Task goal
Show every line of the records below that contains the word "ViaCepService".

Records provided
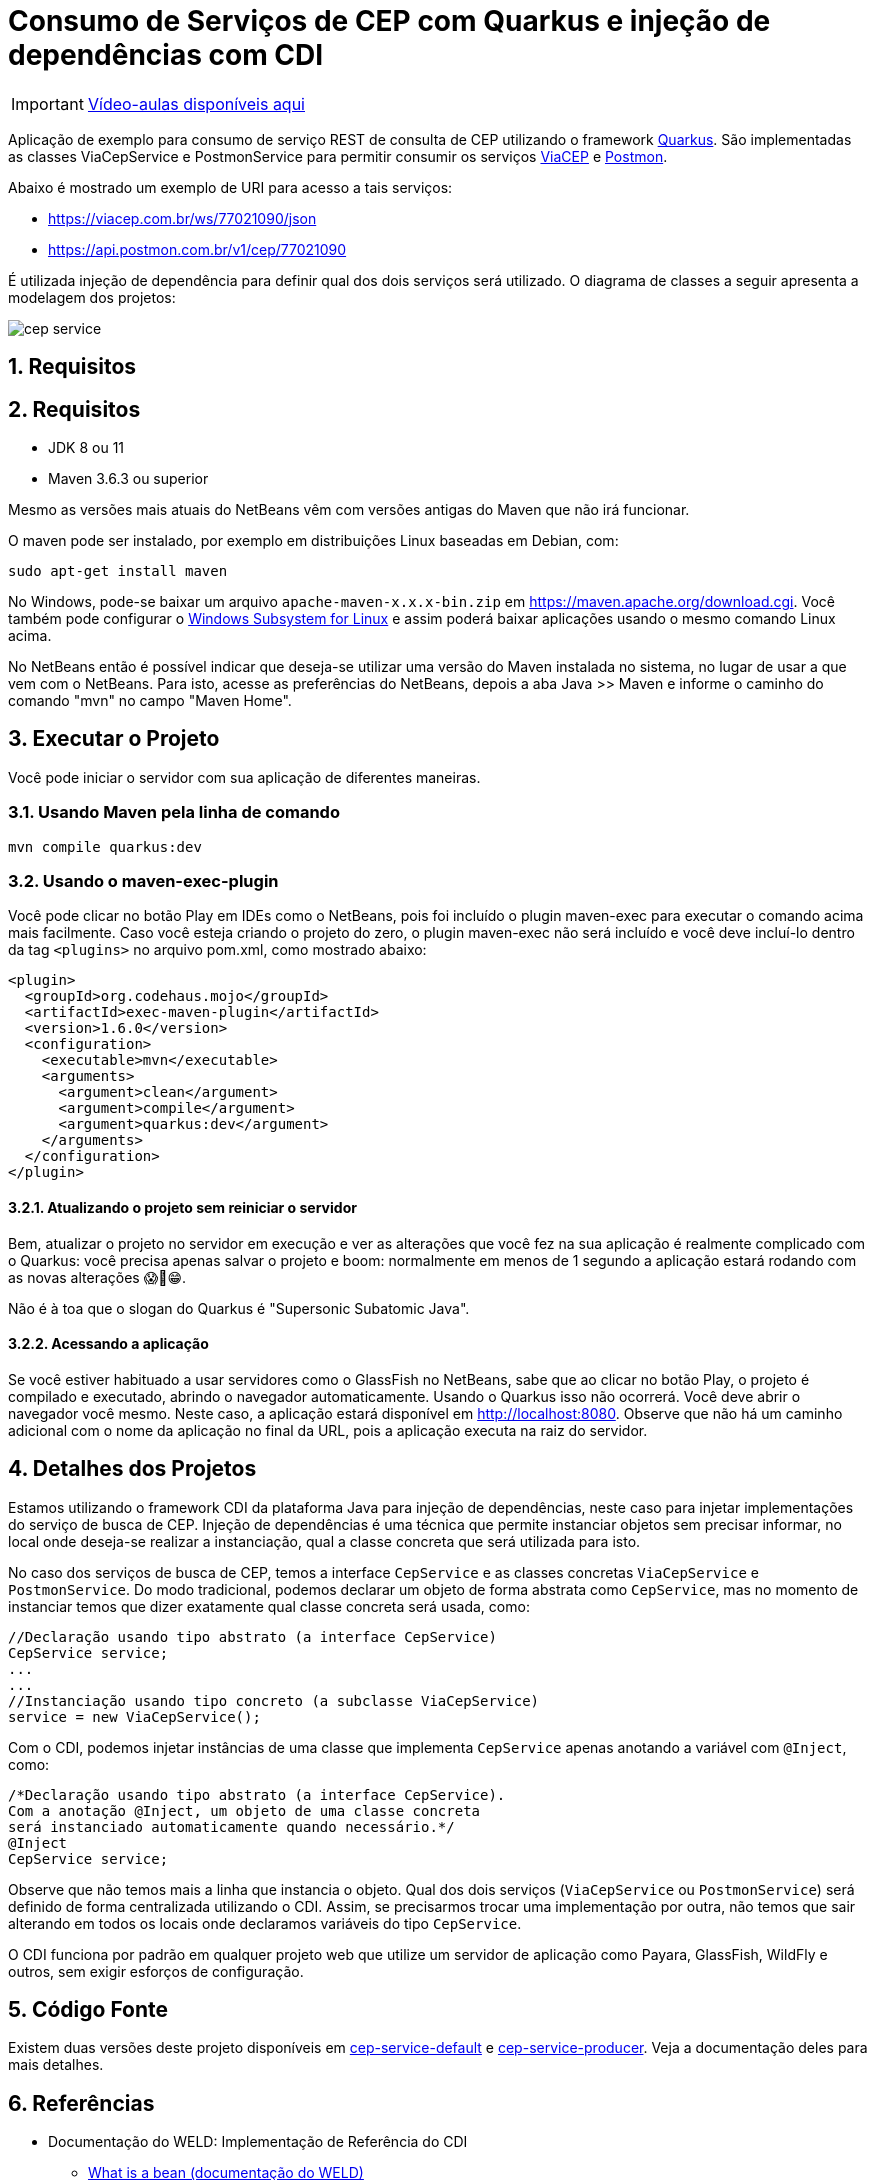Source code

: :imagesdir: images
:numbered:
:icons: font

ifdef::env-github[]
//Exibe ícones para os blocos como NOTE e IMPORTANT no GitHub

:caution-caption: :fire:
:important-caption: :exclamation:
:note-caption: :paperclip:
:tip-caption: :bulb:
:warning-caption: :warning:
endif::[]

= Consumo de Serviços de CEP com Quarkus e injeção de dependências com CDI

IMPORTANT: https://www.youtube.com/playlist?list=PLyo0RUAM69UsD_HNhT0b41QxM8UAx4t6h[Vídeo-aulas disponíveis aqui]

Aplicação de exemplo para consumo de serviço REST de consulta de CEP utilizando o framework http://quarkus.io[Quarkus].
São implementadas as classes ViaCepService e PostmonService para permitir consumir os serviços
https://viacep.com.br[ViaCEP] e https://postmon.com.br[Postmon].

Abaixo é mostrado um exemplo de URI para acesso a tais serviços:

- https://viacep.com.br/ws/77021090/json
- https://api.postmon.com.br/v1/cep/77021090

É utilizada injeção de dependência para definir qual dos dois serviços será utilizado. 
O diagrama de classes a seguir apresenta a modelagem dos projetos:

image::cep-service.png[]

== Requisitos

== Requisitos

- JDK 8 ou 11
- Maven 3.6.3 ou superior

Mesmo as versões mais atuais do NetBeans vêm com versões antigas do Maven que não irá funcionar.

O maven pode ser instalado, por exemplo em distribuições Linux baseadas em Debian, com:

[source,bash]
----
sudo apt-get install maven
----

No Windows, pode-se baixar um arquivo `apache-maven-x.x.x-bin.zip` em https://maven.apache.org/download.cgi. Você também pode configurar o https://docs.microsoft.com/en-us/windows/wsl/install-win10[Windows Subsystem for Linux] e assim poderá baixar aplicações usando o mesmo comando Linux acima.

No NetBeans então é possível indicar que deseja-se utilizar uma versão do Maven instalada no sistema, no lugar de usar a que vem com o NetBeans. 
Para isto, acesse as preferências do NetBeans, depois a aba Java >> Maven e informe o caminho do comando "mvn" no campo "Maven Home".

== Executar o Projeto

Você pode iniciar o servidor com sua aplicação de diferentes maneiras.

=== Usando Maven pela linha de comando

```bash
mvn compile quarkus:dev
```

=== Usando o maven-exec-plugin

Você pode clicar no botão Play em IDEs como o NetBeans, pois foi incluído o plugin maven-exec para executar o comando acima mais facilmente.
Caso você esteja criando o projeto do zero, o plugin maven-exec não será incluído
e você deve incluí-lo dentro da tag `<plugins>` no arquivo pom.xml, como
mostrado abaixo:

```xml
<plugin>
  <groupId>org.codehaus.mojo</groupId>
  <artifactId>exec-maven-plugin</artifactId>
  <version>1.6.0</version>
  <configuration>
    <executable>mvn</executable>
    <arguments>
      <argument>clean</argument>
      <argument>compile</argument>
      <argument>quarkus:dev</argument>
    </arguments>
  </configuration>
</plugin>
```

==== Atualizando o projeto sem reiniciar o servidor

Bem, atualizar o projeto no servidor em execução e ver as alterações que você fez na sua aplicação é realmente complicado com o Quarkus: você precisa apenas salvar o projeto e boom: normalmente em menos de 1 segundo a aplicação estará rodando com as novas alterações 😱🚀😁.

Não é à toa que o slogan do Quarkus é "Supersonic Subatomic Java".

==== Acessando a aplicação

Se você estiver habituado a usar servidores como o GlassFish no NetBeans,
sabe que ao clicar no botão Play, o projeto é compilado e executado,
abrindo o navegador automaticamente.
Usando o Quarkus isso não ocorrerá.
Você deve abrir o navegador você mesmo. Neste caso, a aplicação estará disponível
em http://localhost:8080.
Observe que não há um caminho adicional com o nome da aplicação no final da URL,
pois a aplicação executa na raiz do servidor.

== Detalhes dos Projetos

Estamos utilizando o framework CDI da plataforma Java para injeção de dependências,
neste caso para injetar implementações do serviço de busca de CEP.
Injeção de dependências é uma técnica que permite instanciar objetos
sem precisar informar, no local onde deseja-se realizar a instanciação, 
qual a classe concreta que será utilizada para isto.

No caso dos serviços de busca de CEP, temos a interface `CepService` e as classes
concretas `ViaCepService` e `PostmonService`. Do modo tradicional, podemos declarar um objeto de forma abstrata como `CepService`, mas no momento de instanciar temos que dizer exatamente qual classe concreta será usada, como:

[source, java]
----
//Declaração usando tipo abstrato (a interface CepService)
CepService service;
...
...
//Instanciação usando tipo concreto (a subclasse ViaCepService)
service = new ViaCepService();
----

Com o CDI, podemos injetar instâncias de uma classe que implementa `CepService` apenas anotando a variável com `@Inject`, como:

[source, java]
----
/*Declaração usando tipo abstrato (a interface CepService).
Com a anotação @Inject, um objeto de uma classe concreta 
será instanciado automaticamente quando necessário.*/
@Inject
CepService service;
----

Observe que não temos mais a linha que instancia o objeto. Qual dos dois serviços (`ViaCepService` ou `PostmonService`) será definido de forma centralizada utilizando o CDI. Assim, se precisarmos trocar uma implementação por outra, não temos que sair alterando em todos os locais onde declaramos variáveis do tipo `CepService`.

O CDI funciona por padrão em qualquer projeto web que utilize um servidor de aplicação
como Payara, GlassFish, WildFly e outros, sem exigir esforços de configuração.

== Código Fonte

Existem duas versões deste projeto disponíveis em link:cep-service-default[cep-service-default] e link:cep-service-producer[cep-service-producer]. 
Veja a documentação deles para mais detalhes.

== Referências

- Documentação do WELD: Implementação de Referência do CDI
    * https://docs.jboss.org/weld/reference/latest/en-US/html/intro.html#_what_is_a_bean[What is a bean (documentação do WELD)]
    * https://docs.jboss.org/weld/reference/latest/en-US/html/scopescontexts.html[Scopes and contexts]
    * https://weld.cdi-spec.org/news/2016/10/25/tip3-performance/[Boost performance of Weld (CDI) apps]

- Documentação Oficial da Oracle (apesar de ser pra Java 7, continua válida)
    * https://docs.oracle.com/javaee/7/tutorial/cdi-basic008.htm[The Java EE 6 Tutorial: Using Scopes]
    * https://docs.oracle.com/javaee/7/tutorial/cdi-basic004.htm[About CDI Managed Beans]
- http://cdi-spec.org[Site oficial da especificação CDI]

Exercise answer
São implementadas as classes ViaCepService e PostmonService para permitir consumir os serviços
concretas `ViaCepService` e `PostmonService`. Do modo tradicional, podemos declarar um objeto de forma abstrata como `CepService`, mas no momento de instanciar temos que dizer exatamente qual classe concreta será usada, como:
//Instanciação usando tipo concreto (a subclasse ViaCepService)
service = new ViaCepService();
Observe que não temos mais a linha que instancia o objeto. Qual dos dois serviços (`ViaCepService` ou `PostmonService`) será definido de forma centralizada utilizando o CDI. Assim, se precisarmos trocar uma implementação por outra, não temos que sair alterando em todos os locais onde declaramos variáveis do tipo `CepService`.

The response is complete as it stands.